═════ 抜粋本文 ═════

ヘルメス(Helmes)
- 以降に物語の核心部分に触れる記述を含みます。
- パッチ6.0を最後まで進めていない方、ネタバレを好まない方はこれ以降読み進めることをお勧めしません。
|
|
概要
- 飛行生物創造の第一人者
ヒュトロダエウス : 了解、確かにキミはここの所長であると同時に、 飛行生物創造の第一人者だからね。
ヒュトロダエウス : ワタシも、キミには興味があるんだ。 飛行生物創造の第一人者、天を識る者ヘルメス…… その申請前の創造生物を視る機会なんて、そうそうないからね。
- 好物はリンゴの砂糖漬け。
メーティオン : こんにちは、エウアンテ! あのね、リンゴを、創ってほしい。 メーティオン : 瓶に入れて、砂糖、どばどばする! それ、ヘルメスの好きなもの。
- 深緑の短髪をしている。
エメトセルク : 資料によると、ヘルメスは深緑の短髪をしているそうだ。 それを頼りに探せるだろう。
- 生物のためなら転身の使用も躊躇しない。
ヘルメス : 自分が「転身」してともに飛び、 その子がコツを掴むまで、魔法で風の制御を手伝おう。 悩ましげな観察者 : えええっ!? い、いや……そこまでしなくとも……。 エメトセルク : なんだ、「転身」を知らないのか? 知識が中途半端だな……。 エメトセルク : 「転身」は大量のエーテルを使って、 己の身体の外に、もうひとつの身体を創ることだ。 エメトセルク : 肉体という枷をなくし、望む力に適した形を得ることで、 能力は飛躍的に向上するわけだが…… エメトセルク : それを他者の前で行うことは、力の誇示に等しい。 ローブを脱いで走り回るのと同等の、恥ずべき行為だ。 エメトセルク : お前……普段からそんな簡単に、 転身するなどと言っているのか……? ヘルメス : ち、違う……! 自分の転身は、風を操り、空を飛ぶのに都合がいいんだ! ヘルメス : 観察ひとつに大袈裟だと思うかもしれないが、 カリュブディスたちにとっては、命が懸かっている事態だ。 ヘルメス : こちらも最善を尽くして補佐をするべきであって、 それを恥ずべき行為だとは思わない……!
- なおエメトセルクは転身せずとも空を飛べる。
ヒュトロダエウス : 彼なら、転身しなくても空を飛べるし、 風脈だって視えている。
エルピス所長
- 光の戦士がエリディブスの助けによってエルピスを訪れた際には、ヘルメスはエルピスの所長を務めている。
- エルピスとは、次のようなところであるという。

═════ データ一覧 ═════

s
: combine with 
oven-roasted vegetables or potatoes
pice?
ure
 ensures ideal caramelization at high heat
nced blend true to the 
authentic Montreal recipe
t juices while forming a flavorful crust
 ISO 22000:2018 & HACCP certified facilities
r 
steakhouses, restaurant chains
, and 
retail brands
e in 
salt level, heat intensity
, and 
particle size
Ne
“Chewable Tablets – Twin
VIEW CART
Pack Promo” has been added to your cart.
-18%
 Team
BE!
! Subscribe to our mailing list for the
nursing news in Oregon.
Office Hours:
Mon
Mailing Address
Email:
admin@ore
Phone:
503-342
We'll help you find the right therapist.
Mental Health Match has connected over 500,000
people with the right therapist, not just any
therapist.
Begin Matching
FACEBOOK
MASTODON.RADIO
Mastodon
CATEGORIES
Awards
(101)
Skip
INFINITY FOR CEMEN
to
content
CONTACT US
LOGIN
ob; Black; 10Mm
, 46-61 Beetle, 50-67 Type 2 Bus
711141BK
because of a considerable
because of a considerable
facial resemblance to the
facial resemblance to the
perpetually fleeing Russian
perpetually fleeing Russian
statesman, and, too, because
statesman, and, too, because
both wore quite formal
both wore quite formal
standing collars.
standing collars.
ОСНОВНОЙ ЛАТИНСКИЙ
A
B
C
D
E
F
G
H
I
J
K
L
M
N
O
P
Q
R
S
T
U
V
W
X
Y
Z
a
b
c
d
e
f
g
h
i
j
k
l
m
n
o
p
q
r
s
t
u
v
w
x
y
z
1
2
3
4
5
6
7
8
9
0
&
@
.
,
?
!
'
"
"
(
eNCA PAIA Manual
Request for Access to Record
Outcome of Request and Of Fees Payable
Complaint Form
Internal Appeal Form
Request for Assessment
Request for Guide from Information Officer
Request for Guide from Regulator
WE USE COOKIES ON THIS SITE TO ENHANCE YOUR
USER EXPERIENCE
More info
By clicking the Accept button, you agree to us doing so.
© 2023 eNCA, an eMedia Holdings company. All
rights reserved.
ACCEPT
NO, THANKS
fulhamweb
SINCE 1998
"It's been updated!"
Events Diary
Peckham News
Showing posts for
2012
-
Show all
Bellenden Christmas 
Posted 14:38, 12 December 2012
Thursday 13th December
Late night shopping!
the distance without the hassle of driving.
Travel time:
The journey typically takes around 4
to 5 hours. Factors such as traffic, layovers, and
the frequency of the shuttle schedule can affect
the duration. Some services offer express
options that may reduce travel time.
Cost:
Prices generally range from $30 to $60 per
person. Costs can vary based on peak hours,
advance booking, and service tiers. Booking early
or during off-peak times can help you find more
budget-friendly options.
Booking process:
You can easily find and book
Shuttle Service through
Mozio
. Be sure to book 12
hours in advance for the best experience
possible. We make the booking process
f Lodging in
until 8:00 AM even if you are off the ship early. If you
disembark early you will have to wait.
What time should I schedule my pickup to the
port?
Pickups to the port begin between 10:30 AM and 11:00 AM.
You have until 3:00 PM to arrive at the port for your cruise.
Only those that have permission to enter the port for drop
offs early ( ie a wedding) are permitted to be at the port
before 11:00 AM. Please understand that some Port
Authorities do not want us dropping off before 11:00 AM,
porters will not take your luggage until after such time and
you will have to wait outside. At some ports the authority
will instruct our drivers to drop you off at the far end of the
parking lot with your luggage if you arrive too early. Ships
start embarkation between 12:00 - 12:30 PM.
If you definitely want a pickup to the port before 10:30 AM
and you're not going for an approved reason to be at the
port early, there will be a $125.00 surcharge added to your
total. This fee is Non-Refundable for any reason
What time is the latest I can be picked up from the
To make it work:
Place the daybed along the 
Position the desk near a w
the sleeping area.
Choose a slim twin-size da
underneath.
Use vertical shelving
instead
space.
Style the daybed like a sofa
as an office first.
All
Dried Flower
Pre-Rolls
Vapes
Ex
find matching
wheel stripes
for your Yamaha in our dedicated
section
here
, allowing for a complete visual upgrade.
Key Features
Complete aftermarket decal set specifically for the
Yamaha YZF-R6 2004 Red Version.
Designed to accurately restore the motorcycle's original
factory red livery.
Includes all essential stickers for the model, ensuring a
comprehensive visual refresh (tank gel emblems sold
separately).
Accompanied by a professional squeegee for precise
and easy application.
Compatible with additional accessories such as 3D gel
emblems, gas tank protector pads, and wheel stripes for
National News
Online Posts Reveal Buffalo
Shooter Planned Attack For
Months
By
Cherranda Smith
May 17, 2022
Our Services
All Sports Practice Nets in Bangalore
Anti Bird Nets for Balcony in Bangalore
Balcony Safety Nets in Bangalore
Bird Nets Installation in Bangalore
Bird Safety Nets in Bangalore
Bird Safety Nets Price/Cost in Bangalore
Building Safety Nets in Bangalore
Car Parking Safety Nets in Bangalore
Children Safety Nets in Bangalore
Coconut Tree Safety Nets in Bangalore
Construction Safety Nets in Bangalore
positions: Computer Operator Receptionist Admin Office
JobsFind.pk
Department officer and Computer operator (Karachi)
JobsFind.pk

═════

▶ _課題_: ヘルメスを紹介する抜粋本文によると、ヘルメスの好物は何ですか。

▶ _回答_: リンゴの砂糖漬けです。